======== Texto da página ========

Adesões a programa que controla origem da madeira usada em obras públicas podem diminuir pressão sobre a Amazônia
Danielle Jordan
No dia 19 passado, ambientebrasil publicou matéria exclusiva falando sobre o anúncio do secretário de Meio Ambiente do Estado de São Paulo, José Goldemberg, segundo o qual aquele Estado iria editar um decreto exigindo o uso de madeira legalizada em obras públicas. Na ocasião, o jornalista Roberto Smeraldi, da ONG Amigos da Terra, teceu duras críticas à medida, diminuindo seu valor. “Se o Governo quisesse fazer algo diferente, tinha que exigir a madeira certificada”, disse então.

======== Dados brutos ========

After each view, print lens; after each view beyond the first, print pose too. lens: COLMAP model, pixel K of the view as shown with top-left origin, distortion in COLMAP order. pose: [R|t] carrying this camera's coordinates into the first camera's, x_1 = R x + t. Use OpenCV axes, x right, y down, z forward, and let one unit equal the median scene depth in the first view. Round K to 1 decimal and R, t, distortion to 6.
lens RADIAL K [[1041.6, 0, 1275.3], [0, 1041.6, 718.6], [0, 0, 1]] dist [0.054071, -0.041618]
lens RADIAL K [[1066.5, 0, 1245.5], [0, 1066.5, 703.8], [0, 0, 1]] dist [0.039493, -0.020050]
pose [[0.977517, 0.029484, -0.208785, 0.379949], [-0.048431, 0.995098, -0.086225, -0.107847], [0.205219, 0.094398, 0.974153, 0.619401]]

========

#### [Aplicação da leitura]
[A] Reescreva as linhas que vêm depois do texto, da primeira até a que contém "dist [0.039493, -0.020050]", inclusive, trocando "print" por "output" e mantendo todo o resto igual.
[B] Continue a notícia sobre o uso de madeira legalizada em obras públicas a partir da última frase apresentada.

#### [Respostas esperadas]
[A]
After each view, output lens; after each view beyond the first, output pose too. lens: COLMAP model, pixel K of the view as shown with top-left origin, distortion in COLMAP order. pose: [R|t] carrying this camera's coordinates into the first camera's, x_1 = R x + t. Use OpenCV axes, x right, y down, z forward, and let one unit equal the median scene depth in the first view. Round K to 1 decimal and R, t, distortion to 6.
lens RADIAL K [[1041.6, 0, 1275.3], [0, 1041.6, 718.6], [0, 0, 1]] dist [0.054071, -0.041618]
lens RADIAL K [[1066.5, 0, 1245.5], [0, 1066.5, 703.8], [0, 0, 1]] dist [0.039493, -0.020050]

[B]
No domingo 5, em comemoração do Dia Mundial do Meio Ambiente, Governo de São Paulo e Prefeitura da capital anunciaram sua adesão ao programa “Cidade Amiga da Amazônia”, do Greenpeace, o que talvez se revele um avanço no sentido de minimizar as diferenças entre a madeira legalizada e a certificada. É que as administrações públicas se comprometem a adotar políticas de compra baseadas em Planos de Manejo Sustentável, aliando esforços no cumprimento da legislação ambiental, fiscalizada pelo Ibama e defendida pelo Greenpeace. “É um primeiro passo, uma mudança de comportamento”, diz Rebeca Lerer, coordenadora do Programa Cidade Amiga da Amazônia, explicando que, com os decretos do Estado e da Prefeitura de São Paulo, passará a ser exigida a ATPFs - Autorização de Transporte para Produto Florestal – como parte do processo de compra. Smeraldi, porém, mantém sua postura crítica e estabelece um paralelo entre a madeira legalizada e a certificada: “Em poucas palavras é a seguinte: a madeira legalizada/legal é aquela comercializada pelo pessoal que foi preso quinta-feira (02) em Mato Grosso, ou seja é madeira roubada de terras públicas que recebe um documento oficial em troca de propinas”, diz ele ressaltando a diferença. “A madeira certificada é aquela sujeita a uma auditoria de um órgão credenciado mundialmente que checa sua "cadeia de custódia", ou seja o caminho que ela faz desde a floresta até o varejo, de acordo com uma série de indicadores sociais e ambientais”.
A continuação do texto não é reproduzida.